In order to address the deficiencies presented, firstly the laboratory network in Mali should be upgraded to allow local access to second-line DST, which will considerably reduce the time to diagnosis, especially given the complexities of transportation of samples from Bamako to Antwerp. Both the Hain SL LPA and phenotypic second line DST are currently being implemented not only at the NRL, but also at UCRC. Secondly, patient 2 probably was superinfected by patient 1, and clinicians should be trained for proper management of MDR patients, including appropriate infection control measures, physiotherapy and psychosocial support for patients for retention into care. Most importantly, rapid diagnosis is futile without appropriate treatment regimens being available. As for ‘simple’ MDR patients, the 20 + month MDR regimen has unacceptably high drop-out and failure rates, and the 9M MDR needs to urgently be adopted in Mali.
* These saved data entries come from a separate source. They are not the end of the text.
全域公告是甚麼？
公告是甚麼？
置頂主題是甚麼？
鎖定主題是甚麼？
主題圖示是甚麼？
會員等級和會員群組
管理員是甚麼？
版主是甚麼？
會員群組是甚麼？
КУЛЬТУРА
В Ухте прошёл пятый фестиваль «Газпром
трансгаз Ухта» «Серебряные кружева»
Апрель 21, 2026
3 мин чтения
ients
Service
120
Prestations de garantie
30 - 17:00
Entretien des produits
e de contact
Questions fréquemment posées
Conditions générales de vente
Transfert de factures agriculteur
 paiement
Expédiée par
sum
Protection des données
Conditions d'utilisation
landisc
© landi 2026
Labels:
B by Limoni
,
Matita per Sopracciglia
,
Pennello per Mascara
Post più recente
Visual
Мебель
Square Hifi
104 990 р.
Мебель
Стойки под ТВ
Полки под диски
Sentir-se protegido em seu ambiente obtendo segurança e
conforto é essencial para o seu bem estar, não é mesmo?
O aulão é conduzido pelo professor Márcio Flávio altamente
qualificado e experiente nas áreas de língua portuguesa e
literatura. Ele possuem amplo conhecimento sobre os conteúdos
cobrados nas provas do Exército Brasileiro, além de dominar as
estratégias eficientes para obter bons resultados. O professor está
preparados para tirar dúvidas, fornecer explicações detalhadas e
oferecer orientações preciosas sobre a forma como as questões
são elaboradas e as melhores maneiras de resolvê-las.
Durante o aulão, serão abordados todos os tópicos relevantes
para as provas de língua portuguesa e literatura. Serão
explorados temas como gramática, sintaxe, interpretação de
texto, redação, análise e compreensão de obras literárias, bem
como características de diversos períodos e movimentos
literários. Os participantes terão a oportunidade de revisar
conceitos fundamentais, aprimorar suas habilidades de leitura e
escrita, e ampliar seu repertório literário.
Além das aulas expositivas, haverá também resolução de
For these and additional XDR-TB patients, appropriate drugs need to be stocked.

In summary, the identification of XDR in Mali is not unexpected, as resistance is a man-made problem and management of patients with MDR-TB is at present not following recommended PMDT guidelines in Mali. We, as the whole management team of MDR-TB patients, failed in multiple steps after the first identification of their extensive resistance, and thus we hope that the measures to be taken will be sufficient to contain resistance TB and prevent its further spread. The lessons learned in Mali may serve as an example to other countries that have not yet identified XDR-TB patients.